Blé : la hausse mondiale des prix est le fruit de la spéculation et de la libéralisation des marchés agricoles

dimanche 5 septembre 2010.
 

Quand le blé passe d’une poche à l’autre

Après l’annonce par la Russie et l’Ukraine du gel de leurs exportations de blé, et sur fond de spéculation, les cours des céréales flambent. L’Organisation des Nations unies pour l’alimentation et l’agriculture (FAO) redoute le retour des émeutes de la faim, qui ont touché trente-sept pays en 2008.

Des barricades dans les rues de Port-au-Prince (Haïti) ou du Caire (Égypte), des rues jonchées de pierres, des foules armées de gourdins qui tentent de lyncher des boulangers ou des petits commerçants ou qui s’affrontent aux forces de l’ordre… Au printemps 2008, des émeutes de la faim éclatent dans trente-sept pays. Trente-sept pays pauvres bien entendu. Car si la faim les frappe cette année-là, ce n’est pas parce qu’une pénurie généralisée guette la planète entière mais parce que le prix du blé flambe sur le marché international. Dépendants de l’étranger pour leur approvisionnement, ces pays ne parviennent pas, malgré une politique de subvention, à maintenir le prix du pain, du blé ou du riz à des niveaux abordables pour leur population déjà pauvre.

Les stocks mondiaux au plus haut niveau

Deux ans plus tard, le spectre des émeutes de la faim fait sa réapparition. La mise en garde au printemps dernier du directeur de la FAO, Jacques Diouf, qui s’inquiétait d’une possible répétition de la catastrophe de 2008, serait sans doute passée inaperçue si, cet été, le cours des prix du blé n’avait pas retrouvé des sommets vertigineux. La tonne de blé, qui se négociait à l’équivalent de 125 euros à la Bourse de Chicago en décembre dernier, flirte depuis début août avec les 210 euros, après avoir même atteint un pic de 232 euros.
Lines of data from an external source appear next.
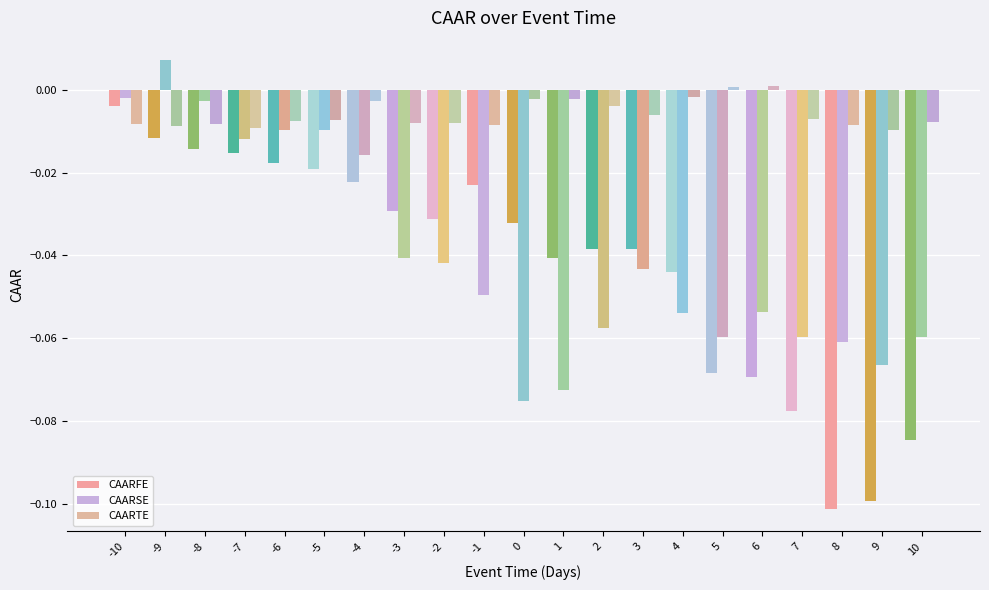

Between -3 and -2, which series saw the biggest shift?

CAARFE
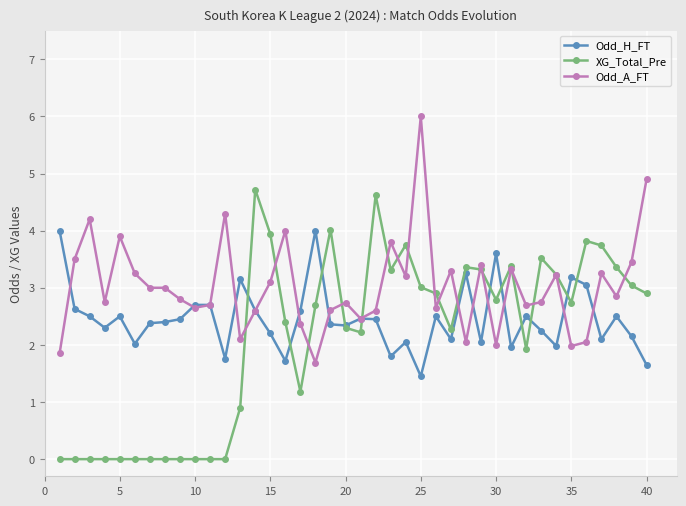

What are all the series names shown in the legend?

Odd_H_FT, XG_Total_Pre, Odd_A_FT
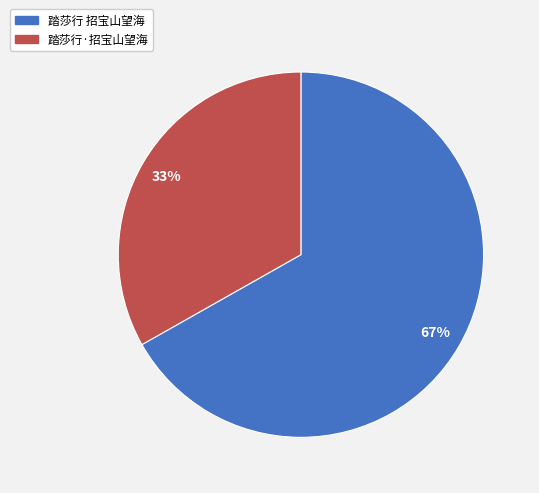

What is the ratio of the value at 踏莎行·招宝山望海 to the value at 踏莎行 招宝山望海?

0.5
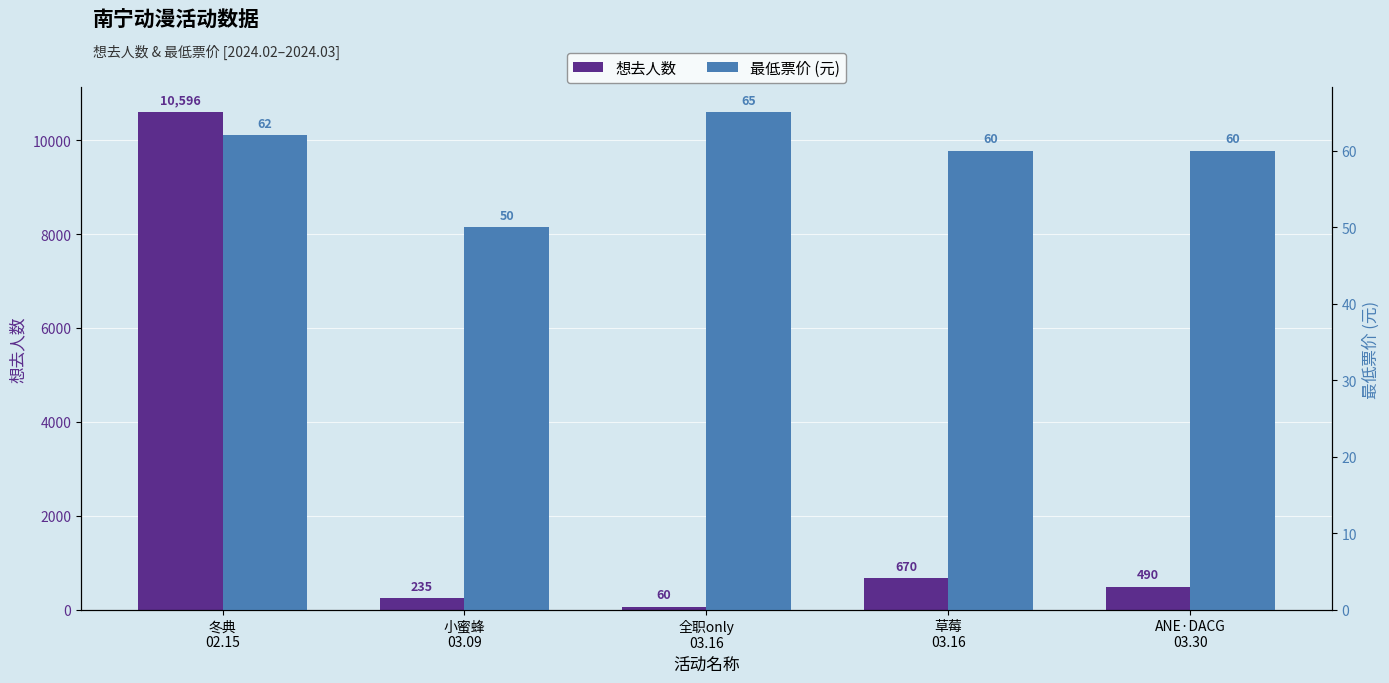

Is the value of 想去人数 at 全职only
03.16 greater than the value of 最低票价 (元) at 草莓
03.16?

No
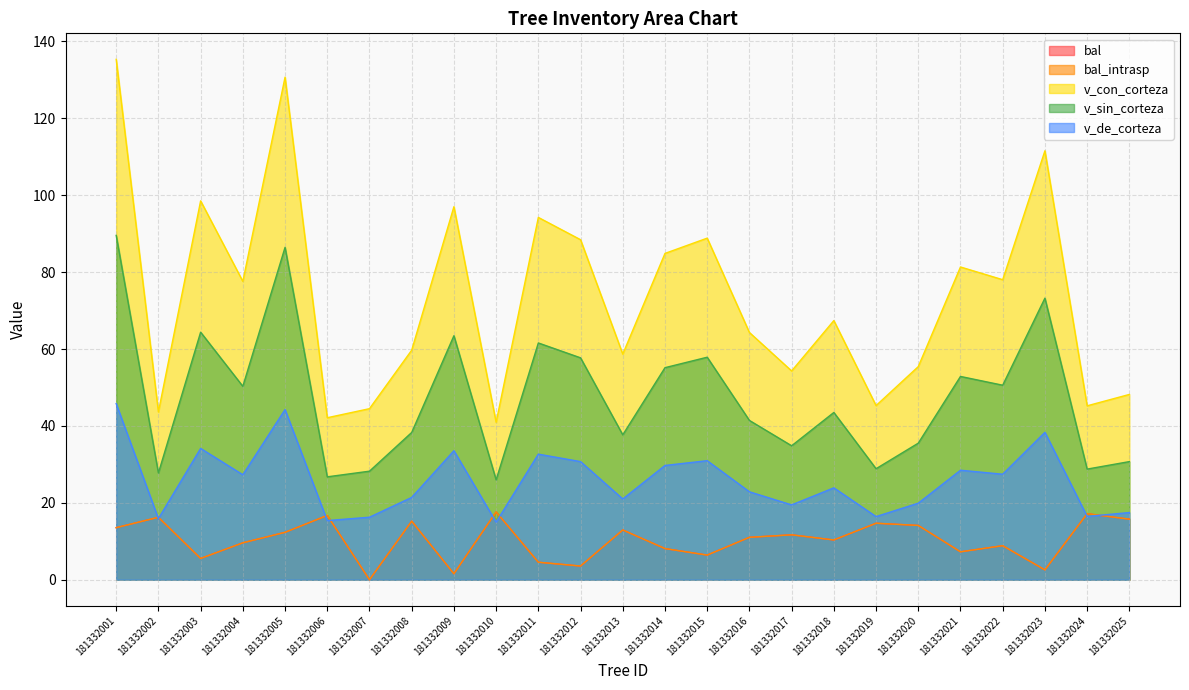

Reading left to right, what are all the values shown in this chart?

bal: 181332001=13.5	181332002=16.2	181332003=5.5	181332004=9.6	181332005=12.3	181332006=16.7	181332007=0.0	181332008=15.2	181332009=1.6	181332010=17.6	181332011=4.5	181332012=3.6	181332013=12.9	181332014=8.1	181332015=6.4	181332016=11.0	181332017=11.7	181332018=10.3	181332019=14.7	181332020=14.1	181332021=7.3	181332022=8.8	181332023=2.6	181332024=17.2	181332025=15.8
bal_intrasp: 181332001=13.5	181332002=16.2	181332003=5.5	181332004=9.6	181332005=12.3	181332006=16.7	181332007=0.0	181332008=15.2	181332009=1.6	181332010=17.6	181332011=4.5	181332012=3.6	181332013=12.9	181332014=8.1	181332015=6.4	181332016=11.0	181332017=11.7	181332018=10.3	181332019=14.7	181332020=14.1	181332021=7.3	181332022=8.8	181332023=2.6	181332024=17.2	181332025=15.8
v_con_corteza: 181332001=135.3	181332002=43.6	181332003=98.5	181332004=77.6	181332005=130.7	181332006=42.1	181332007=44.5	181332008=59.7	181332009=97.0	181332010=40.9	181332011=94.2	181332012=88.4	181332013=58.7	181332014=84.9	181332015=88.8	181332016=64.3	181332017=54.3	181332018=67.4	181332019=45.3	181332020=55.4	181332021=81.3	181332022=78.0	181332023=111.6	181332024=45.2	181332025=48.2
v_sin_corteza: 181332001=89.5	181332002=27.8	181332003=64.4	181332004=50.3	181332005=86.4	181332006=26.8	181332007=28.2	181332008=38.3	181332009=63.5	181332010=26.0	181332011=61.6	181332012=57.7	181332013=37.7	181332014=55.1	181332015=57.9	181332016=41.4	181332017=34.8	181332018=43.5	181332019=28.9	181332020=35.5	181332021=52.9	181332022=50.6	181332023=73.2	181332024=28.8	181332025=30.7
v_de_corteza: 181332001=45.8	181332002=15.9	181332003=34.1	181332004=27.3	181332005=44.3	181332006=15.4	181332007=16.3	181332008=21.4	181332009=33.5	181332010=15.0	181332011=32.7	181332012=30.7	181332013=21.0	181332014=29.7	181332015=31.0	181332016=22.9	181332017=19.5	181332018=23.9	181332019=16.4	181332020=19.9	181332021=28.5	181332022=27.4	181332023=38.3	181332024=16.5	181332025=17.5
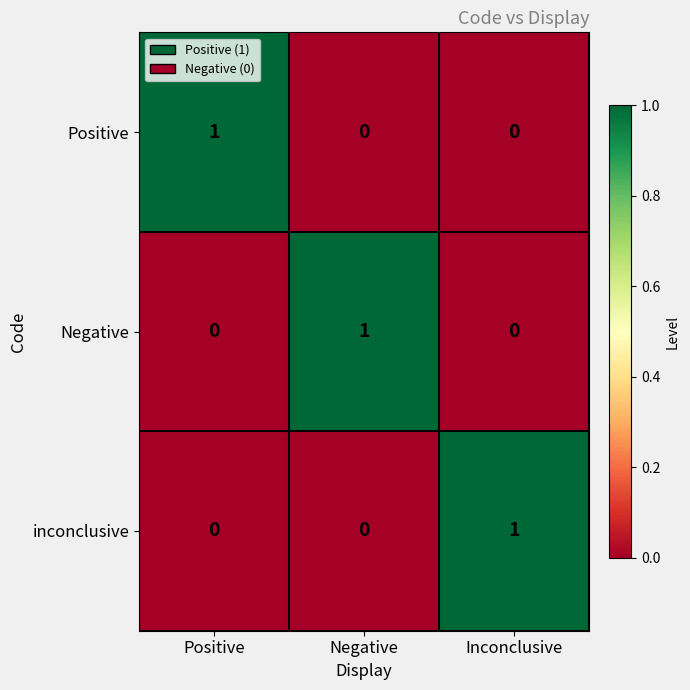

Reading right to left, transcribe all the data shown in this chart.

Positive: Inconclusive=0	Negative=0	Positive=1
Negative: Inconclusive=0	Negative=1	Positive=0
inconclusive: Inconclusive=1	Negative=0	Positive=0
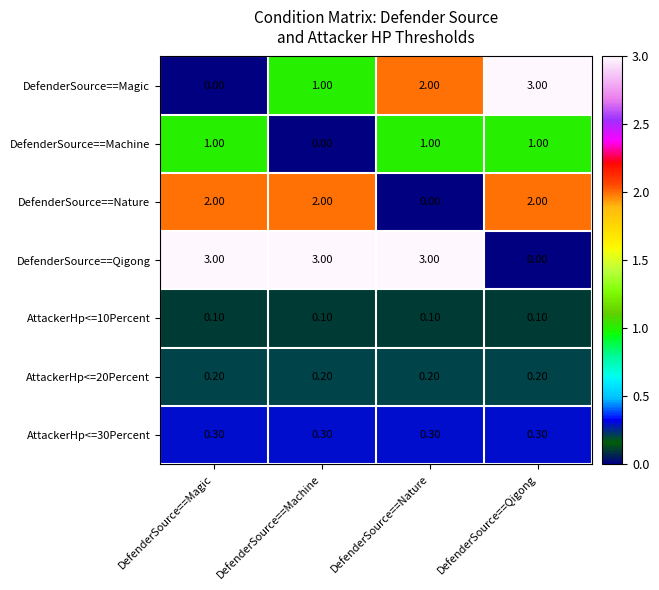

How many series are shown in this chart?

7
Officiellement, c’est l’annonce de l’embargo sur les exportations ukrainiennes et russes, dont les récoltes ont été mises à mal par la canicule et les incendies, qui est à l’origine de cette flambée. Reste que si les pays producteurs riverains de la mer Noire comptent toujours parmi les plus importants au plan mondial, leur retrait et même l’annonce hier par la Russie de son intention d’importer 5 millions de tonnes de blé ne peuvent suffire à provoquer une pénurie mondiale de blé. Les stocks mondiaux atteignent, avec près de 200 millions de tonnes, leur plus haut niveau depuis dix ans, supérieur de près de 80 millions de tonnes à ceux de 2008. En Amérique du Nord comme en Europe, les moissons sont plutôt bonnes, laissant espérer une campagne mondiale de blé équivalente à celle de l’année dernière et supérieure de presque 50 millions de tonnes à celle de 2008. Pour bon nombre d’observateurs, l’envolée du prix du blé est surtout le fruit de la spéculation et de la libéralisation des marchés agricoles.

Les agros-industriels se partagent le gâteau

La suppression des barrières douanières et des outils qui permettaient aux États de protéger leurs marchés nationaux est en effet l’un des principaux facteurs de la recrudescence de la faim dans le monde, qui touche plus d’un milliard d’êtres humains. Elle a eu en effet pour conséquence de mettre en concurrence les agriculteurs au plan mondial. Or, quelle concurrence « libre et non faussée » peut s’exercer entre une agriculture subventionnée et fortement productive, comme celle des pays du Nord, et celle des pays du Sud, où la traction animale reste la règle  ? Confrontés sur leur propre marché à des importations moins chères que leurs propres productions, chaque année, des centaines de milliers de paysans n’ont pas d’autres choix que d’abandonner la terre pour gagner les bidonvilles des grandes métropoles du tiers-monde afin de tenter d’y survivre.

À qui profite le crime  ? Paradoxalement, l’envolée des prix ne semble guère enrichir les agriculteurs du Nord, qui voient leur revenu agricole baisser régulièrement. Pour le blé comme pour le lait, les principaux gagnants de la mondialisation sont les groupes agro-industriels. Ils sont une poignée à se partager le gâteau au plan mondial. Parmi lesquels, le géant américain Cargill qui, l’année dernière, a enregistré un chiffre d’affaires de 107 milliards de dollars et un bénéfice de près de 3 milliards de dollars.